Member of the Minnesota House of Representatives
- In office January 6, 1975 – January 6, 1993

Personal details
- Born: Joseph Richard Begich January 17, 1930 Eveleth, Minnesota, U.S.
- Died: August 10, 2019 (aged 89) Eveleth, Minnesota, U.S.
- Party: Democratic (DFL)
- Relations: Nick Begich Sr. (brother) Mark Begich (nephew) Nick Begich III (great-nephew)
- Occupation: management, mining, farming

= Joseph Begich =

American politician (1930–2019)

Joseph Richard Begich (January 17, 1930 – August 10, 2019) was an American politician in the state of Minnesota. He was born in Eveleth, Minnesota. He was an alumnus of the Northwest School of Agriculture and was a grain and livestock farmer. Begich served in the United States Army. He served as mayor of Eveleth, Minnesota, from 1965 to 1974, when he was elected to the Minnesota Legislature. He served in the Minnesota House of Representatives for District 6A from 1975 to 1982 and for District 6B from 1983 to 1992. He was also a member of the Eveleth Hospital Board. Begich died at a nursing home in Eveleth in 2019 at the age of 89.

== Family ==

Begich was married to Carolyn and had one daughter.
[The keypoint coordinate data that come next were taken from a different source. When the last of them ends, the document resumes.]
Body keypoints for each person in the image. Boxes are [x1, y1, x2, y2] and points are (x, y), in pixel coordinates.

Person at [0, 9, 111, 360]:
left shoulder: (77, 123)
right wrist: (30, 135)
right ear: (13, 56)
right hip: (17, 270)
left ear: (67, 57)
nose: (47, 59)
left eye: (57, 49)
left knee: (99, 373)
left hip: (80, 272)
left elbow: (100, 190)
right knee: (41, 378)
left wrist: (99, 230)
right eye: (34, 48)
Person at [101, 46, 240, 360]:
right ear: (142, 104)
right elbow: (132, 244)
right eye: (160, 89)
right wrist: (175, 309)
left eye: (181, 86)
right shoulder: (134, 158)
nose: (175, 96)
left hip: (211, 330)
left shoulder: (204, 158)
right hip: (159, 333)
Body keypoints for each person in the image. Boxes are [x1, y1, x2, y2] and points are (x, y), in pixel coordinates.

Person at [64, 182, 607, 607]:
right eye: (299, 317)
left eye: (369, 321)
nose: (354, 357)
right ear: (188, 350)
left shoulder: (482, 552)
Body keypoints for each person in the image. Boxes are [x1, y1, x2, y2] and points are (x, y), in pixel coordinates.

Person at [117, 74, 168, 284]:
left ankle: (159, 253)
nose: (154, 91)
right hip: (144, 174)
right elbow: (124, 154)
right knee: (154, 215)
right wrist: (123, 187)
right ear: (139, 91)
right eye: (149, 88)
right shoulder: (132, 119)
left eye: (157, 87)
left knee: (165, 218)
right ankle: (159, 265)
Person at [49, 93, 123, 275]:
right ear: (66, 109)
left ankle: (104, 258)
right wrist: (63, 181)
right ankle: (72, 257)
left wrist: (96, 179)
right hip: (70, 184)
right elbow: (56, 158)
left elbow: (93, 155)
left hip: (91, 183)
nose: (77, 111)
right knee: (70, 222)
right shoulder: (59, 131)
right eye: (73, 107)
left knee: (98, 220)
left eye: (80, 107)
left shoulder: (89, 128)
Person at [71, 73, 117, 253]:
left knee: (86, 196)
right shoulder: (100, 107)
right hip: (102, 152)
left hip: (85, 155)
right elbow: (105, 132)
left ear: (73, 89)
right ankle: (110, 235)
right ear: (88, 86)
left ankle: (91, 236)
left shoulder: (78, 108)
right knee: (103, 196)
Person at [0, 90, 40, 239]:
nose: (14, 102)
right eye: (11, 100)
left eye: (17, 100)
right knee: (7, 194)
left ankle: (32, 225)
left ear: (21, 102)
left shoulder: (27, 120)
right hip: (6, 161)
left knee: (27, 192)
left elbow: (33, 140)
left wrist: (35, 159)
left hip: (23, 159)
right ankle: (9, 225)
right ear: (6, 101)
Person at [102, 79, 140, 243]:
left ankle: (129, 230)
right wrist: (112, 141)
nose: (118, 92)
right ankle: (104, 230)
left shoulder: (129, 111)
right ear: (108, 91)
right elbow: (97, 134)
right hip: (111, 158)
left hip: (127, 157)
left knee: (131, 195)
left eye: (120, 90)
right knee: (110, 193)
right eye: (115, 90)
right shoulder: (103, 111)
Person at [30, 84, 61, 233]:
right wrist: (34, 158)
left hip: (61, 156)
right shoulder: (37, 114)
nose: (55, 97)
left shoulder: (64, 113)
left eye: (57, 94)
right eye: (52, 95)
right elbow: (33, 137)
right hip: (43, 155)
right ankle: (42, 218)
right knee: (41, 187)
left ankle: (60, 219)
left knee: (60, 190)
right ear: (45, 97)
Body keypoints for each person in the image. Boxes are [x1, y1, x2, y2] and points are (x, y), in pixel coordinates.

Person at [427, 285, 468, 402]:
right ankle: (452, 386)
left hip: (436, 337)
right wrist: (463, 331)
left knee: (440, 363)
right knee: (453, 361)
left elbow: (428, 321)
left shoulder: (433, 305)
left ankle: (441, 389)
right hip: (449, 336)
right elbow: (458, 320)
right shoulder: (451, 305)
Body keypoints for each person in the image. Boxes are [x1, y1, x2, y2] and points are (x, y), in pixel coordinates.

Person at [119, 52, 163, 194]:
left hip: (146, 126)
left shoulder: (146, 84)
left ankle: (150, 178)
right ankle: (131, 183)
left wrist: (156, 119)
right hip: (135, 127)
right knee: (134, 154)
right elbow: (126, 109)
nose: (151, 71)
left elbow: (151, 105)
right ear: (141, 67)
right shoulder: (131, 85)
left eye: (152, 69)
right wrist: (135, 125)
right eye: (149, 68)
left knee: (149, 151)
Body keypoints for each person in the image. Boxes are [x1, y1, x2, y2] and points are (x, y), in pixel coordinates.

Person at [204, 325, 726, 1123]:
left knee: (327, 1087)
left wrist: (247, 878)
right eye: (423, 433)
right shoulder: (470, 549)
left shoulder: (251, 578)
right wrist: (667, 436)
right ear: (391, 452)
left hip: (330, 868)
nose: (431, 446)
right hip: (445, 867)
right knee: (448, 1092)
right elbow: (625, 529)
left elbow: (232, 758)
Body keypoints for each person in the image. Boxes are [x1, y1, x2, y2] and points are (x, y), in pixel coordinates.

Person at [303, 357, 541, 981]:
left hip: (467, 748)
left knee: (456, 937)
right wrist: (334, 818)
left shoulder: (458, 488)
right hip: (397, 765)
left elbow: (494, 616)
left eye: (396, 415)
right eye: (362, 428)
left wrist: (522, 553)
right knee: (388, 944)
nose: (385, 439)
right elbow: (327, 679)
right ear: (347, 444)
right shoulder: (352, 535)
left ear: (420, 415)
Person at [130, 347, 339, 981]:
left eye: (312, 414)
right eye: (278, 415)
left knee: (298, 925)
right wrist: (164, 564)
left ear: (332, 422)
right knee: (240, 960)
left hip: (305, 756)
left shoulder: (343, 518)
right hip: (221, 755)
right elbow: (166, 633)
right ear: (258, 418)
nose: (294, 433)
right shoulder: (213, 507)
He was the brother of United States Congressman from Alaska Nick Begich, who disappeared and was presumed dead in 1972 while riding a plane, the uncle of former United States Senator from Alaska Mark Begich, and the great-uncle of the current United States Congressman from Alaska Nick Begich III.

== Honours ==

- A section of Minnesota State Highway 101 was renamed the "Representative Joe Begich Highway" in 2017.